Locate every line below that contains the word "reporte" and copy it.

Start of Listed entries

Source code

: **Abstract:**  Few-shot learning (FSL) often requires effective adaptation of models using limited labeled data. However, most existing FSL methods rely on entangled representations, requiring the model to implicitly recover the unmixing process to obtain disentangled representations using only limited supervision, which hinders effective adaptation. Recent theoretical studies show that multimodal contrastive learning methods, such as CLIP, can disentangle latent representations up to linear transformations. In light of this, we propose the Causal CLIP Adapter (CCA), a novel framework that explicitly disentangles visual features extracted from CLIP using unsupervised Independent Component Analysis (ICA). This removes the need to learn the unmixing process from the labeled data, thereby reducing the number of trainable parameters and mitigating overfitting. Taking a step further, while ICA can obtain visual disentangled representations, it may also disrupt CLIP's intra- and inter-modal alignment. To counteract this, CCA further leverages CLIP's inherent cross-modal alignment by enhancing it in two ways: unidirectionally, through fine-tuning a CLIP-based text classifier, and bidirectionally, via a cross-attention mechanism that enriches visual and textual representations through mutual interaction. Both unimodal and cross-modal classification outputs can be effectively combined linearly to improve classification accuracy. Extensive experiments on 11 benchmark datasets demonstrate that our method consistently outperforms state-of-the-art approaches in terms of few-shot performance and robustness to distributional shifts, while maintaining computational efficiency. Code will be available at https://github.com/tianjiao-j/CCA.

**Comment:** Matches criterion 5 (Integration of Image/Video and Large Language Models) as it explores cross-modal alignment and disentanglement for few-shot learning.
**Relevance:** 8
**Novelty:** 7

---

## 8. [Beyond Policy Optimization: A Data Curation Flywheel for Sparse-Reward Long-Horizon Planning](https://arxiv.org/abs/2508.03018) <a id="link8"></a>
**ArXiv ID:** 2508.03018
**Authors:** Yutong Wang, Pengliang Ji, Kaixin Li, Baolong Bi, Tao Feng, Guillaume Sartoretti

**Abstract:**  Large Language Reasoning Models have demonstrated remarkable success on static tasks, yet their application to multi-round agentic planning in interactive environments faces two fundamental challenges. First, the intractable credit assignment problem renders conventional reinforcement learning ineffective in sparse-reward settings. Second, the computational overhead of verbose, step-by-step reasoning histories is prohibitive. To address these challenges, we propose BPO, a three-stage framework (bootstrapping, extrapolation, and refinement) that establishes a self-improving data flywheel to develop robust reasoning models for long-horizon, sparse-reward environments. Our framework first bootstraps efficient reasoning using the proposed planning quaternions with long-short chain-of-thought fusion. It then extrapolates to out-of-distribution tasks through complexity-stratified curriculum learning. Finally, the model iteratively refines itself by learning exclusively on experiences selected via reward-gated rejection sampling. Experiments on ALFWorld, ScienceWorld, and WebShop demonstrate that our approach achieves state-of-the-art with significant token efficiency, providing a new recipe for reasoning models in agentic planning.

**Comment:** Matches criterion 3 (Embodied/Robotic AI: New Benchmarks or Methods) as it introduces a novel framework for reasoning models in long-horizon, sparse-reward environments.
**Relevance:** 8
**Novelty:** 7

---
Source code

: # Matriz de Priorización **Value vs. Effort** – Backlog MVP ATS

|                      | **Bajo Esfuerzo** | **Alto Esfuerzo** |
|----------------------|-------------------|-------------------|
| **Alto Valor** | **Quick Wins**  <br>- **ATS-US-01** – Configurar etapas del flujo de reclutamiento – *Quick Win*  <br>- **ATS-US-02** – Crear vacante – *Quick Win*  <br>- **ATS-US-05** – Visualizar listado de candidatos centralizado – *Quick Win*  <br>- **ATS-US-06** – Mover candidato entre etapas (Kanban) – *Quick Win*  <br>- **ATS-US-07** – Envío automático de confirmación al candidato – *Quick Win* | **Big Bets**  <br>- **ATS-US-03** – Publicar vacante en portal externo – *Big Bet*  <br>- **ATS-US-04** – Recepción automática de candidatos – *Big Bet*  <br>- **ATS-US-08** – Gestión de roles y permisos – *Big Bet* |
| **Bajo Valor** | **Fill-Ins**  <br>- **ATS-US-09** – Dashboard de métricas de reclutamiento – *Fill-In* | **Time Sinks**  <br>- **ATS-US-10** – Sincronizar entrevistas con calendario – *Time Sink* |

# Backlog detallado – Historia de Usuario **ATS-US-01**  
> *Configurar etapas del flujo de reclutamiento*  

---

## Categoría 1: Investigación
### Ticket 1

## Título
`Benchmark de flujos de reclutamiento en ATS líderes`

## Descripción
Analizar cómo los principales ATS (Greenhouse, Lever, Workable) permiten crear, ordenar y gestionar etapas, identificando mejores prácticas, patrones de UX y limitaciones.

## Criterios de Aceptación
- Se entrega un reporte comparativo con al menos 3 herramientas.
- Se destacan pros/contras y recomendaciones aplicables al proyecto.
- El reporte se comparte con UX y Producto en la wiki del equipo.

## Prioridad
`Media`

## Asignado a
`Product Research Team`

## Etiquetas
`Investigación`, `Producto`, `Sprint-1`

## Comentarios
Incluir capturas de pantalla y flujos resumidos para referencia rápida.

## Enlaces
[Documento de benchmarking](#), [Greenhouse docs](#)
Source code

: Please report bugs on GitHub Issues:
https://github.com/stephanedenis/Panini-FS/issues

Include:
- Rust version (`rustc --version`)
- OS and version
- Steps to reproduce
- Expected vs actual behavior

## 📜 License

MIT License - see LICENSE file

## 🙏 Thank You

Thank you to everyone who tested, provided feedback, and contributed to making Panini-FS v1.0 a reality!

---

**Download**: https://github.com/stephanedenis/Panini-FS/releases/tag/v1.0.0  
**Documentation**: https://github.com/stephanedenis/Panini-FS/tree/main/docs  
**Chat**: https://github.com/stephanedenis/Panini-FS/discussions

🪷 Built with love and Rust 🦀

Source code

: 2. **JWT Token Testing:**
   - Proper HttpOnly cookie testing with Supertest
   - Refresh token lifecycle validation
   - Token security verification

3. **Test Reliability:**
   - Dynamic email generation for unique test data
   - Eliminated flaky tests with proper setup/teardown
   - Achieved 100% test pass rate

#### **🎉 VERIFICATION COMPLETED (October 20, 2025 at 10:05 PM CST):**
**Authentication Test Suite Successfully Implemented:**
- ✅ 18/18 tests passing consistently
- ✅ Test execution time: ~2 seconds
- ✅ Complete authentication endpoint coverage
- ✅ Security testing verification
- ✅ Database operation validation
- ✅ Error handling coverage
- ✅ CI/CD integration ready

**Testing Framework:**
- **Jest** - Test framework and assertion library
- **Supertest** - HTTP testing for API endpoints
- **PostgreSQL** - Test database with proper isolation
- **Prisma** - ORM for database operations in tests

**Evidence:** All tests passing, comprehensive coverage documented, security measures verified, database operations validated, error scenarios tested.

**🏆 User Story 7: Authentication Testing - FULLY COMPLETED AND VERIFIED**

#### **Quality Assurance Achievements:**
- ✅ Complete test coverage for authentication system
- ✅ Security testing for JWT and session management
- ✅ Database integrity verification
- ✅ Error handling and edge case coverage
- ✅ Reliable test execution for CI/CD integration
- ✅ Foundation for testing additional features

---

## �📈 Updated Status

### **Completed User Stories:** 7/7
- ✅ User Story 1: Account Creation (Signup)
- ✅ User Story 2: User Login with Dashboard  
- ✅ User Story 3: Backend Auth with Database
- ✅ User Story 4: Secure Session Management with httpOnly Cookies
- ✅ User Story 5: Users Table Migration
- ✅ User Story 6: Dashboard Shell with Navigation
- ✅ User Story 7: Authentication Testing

End of Listed entries

» **Response below**:
- Se entrega un reporte comparativo con al menos 3 herramientas.
- El reporte se comparte con UX y Producto en la wiki del equipo.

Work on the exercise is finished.